The county’s latest look at buildable lands shows the area’s housing capacity is more than double its target of 177,589 new units by 2031. About 40 percent of those units will be built in Seattle or Bellevue — and many of them won’t be single-family homes.
Consumers are showing a preference for urban living, Felt said, and that’s why urban apartment rents have grown at a faster rate than home prices in far-flung suburbs. Even in Auburn, Bothell and Burien, cities are working to create downtowns with mixed-use housing near job centers.
According to Seattle city officials, for the first time, single-family homes now make up less than half of the city’s housing stock.
More and more builders are tearing down single-family homes in urban areas and turning them into apartments or town homes — and running into resistance from single-family homeowners in some instances.

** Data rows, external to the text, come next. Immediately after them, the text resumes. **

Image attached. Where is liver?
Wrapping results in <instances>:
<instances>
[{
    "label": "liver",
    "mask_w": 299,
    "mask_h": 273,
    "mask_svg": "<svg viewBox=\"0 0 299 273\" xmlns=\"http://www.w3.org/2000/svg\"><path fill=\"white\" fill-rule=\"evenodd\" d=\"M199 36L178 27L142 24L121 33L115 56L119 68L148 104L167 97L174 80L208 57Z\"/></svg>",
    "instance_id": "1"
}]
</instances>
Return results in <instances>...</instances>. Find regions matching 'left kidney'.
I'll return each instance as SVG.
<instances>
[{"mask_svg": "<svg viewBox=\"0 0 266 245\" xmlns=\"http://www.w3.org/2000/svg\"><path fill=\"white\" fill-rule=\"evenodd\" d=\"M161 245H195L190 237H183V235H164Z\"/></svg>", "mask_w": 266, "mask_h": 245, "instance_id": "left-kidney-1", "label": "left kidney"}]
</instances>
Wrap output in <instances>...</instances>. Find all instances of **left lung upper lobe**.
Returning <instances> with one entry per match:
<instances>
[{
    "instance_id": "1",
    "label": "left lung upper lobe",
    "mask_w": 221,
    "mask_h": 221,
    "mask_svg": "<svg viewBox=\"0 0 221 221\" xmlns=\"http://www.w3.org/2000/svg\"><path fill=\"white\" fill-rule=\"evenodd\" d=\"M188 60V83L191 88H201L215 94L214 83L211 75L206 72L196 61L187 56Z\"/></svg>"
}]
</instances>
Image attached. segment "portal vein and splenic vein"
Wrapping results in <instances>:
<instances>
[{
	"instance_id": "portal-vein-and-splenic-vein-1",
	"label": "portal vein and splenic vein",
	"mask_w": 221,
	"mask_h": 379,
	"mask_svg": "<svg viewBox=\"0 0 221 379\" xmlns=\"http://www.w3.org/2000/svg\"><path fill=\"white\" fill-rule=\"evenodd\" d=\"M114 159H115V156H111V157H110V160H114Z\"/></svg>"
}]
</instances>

When Eric Campbell, president of CamWest, a division of publicly traded Toll Brothers, met with angry Queen Anne residents in March to present plans for town homes on a 2.5-acre site, he said land prices have risen so high that builders can’t justify anything less than dense housing.
Town homes sell just fine in other markets where his company has built them, Campbell said.
“We’re going to see more and more people choose alternative housing and living closer in,” he said.
Some builders who attended Tuesday’s event say their biggest problem with the current system is the drawn-out, unpredictable permitting process, which adds thousands of dollars to the price of new homes for sale.
“It shouldn’t take three to five years to get a project approved when property is already within the urban-growth boundary area,” said Brian Ross, CEO of Kirkland-based YarrowBay Development.
His company developed the 379-lot Bridges community on Lea Hill near Kent and another master-planned community in Black Diamond.
Opponents of the projects appealed unsuccessfully to both the state Supreme Court and a growth-management hearing board, adding years and cost to the lot prices, he said.
Streamlining the land-entitlement process should be the top priority for cities and lawmakers, Ross said.
“If you could get through the process faster and cut that down to one and a half years, you would have more supply available for the consumer,” he said.
Homebuyers who want single-family homes with yards may be forced to drive farther and farther to reach their center-city jobs, builders say.
San Diego-based Newland Communities has approval for a 6,400-home development called Tehaleh in Pierce County, one of the largest master-planned communities in Washington. The company acquired the 4,200 acres in 2011 from Seattle-based HomeStreet Bank, which had foreclosed on the previous owner.
Scott Jones, Newland’s general manager, said the developer has sold almost 300 homes — priced from the mid-$200s to the low $400s — and expects it’ll be 2035 before the lots are exhausted.
Builders aren’t excited about redeveloping land with pre-existing structures, Jones said, because it’s “extremely difficult” to get permits and financing for those projects.
“Experience tells you those aren’t likely to happen,” he said.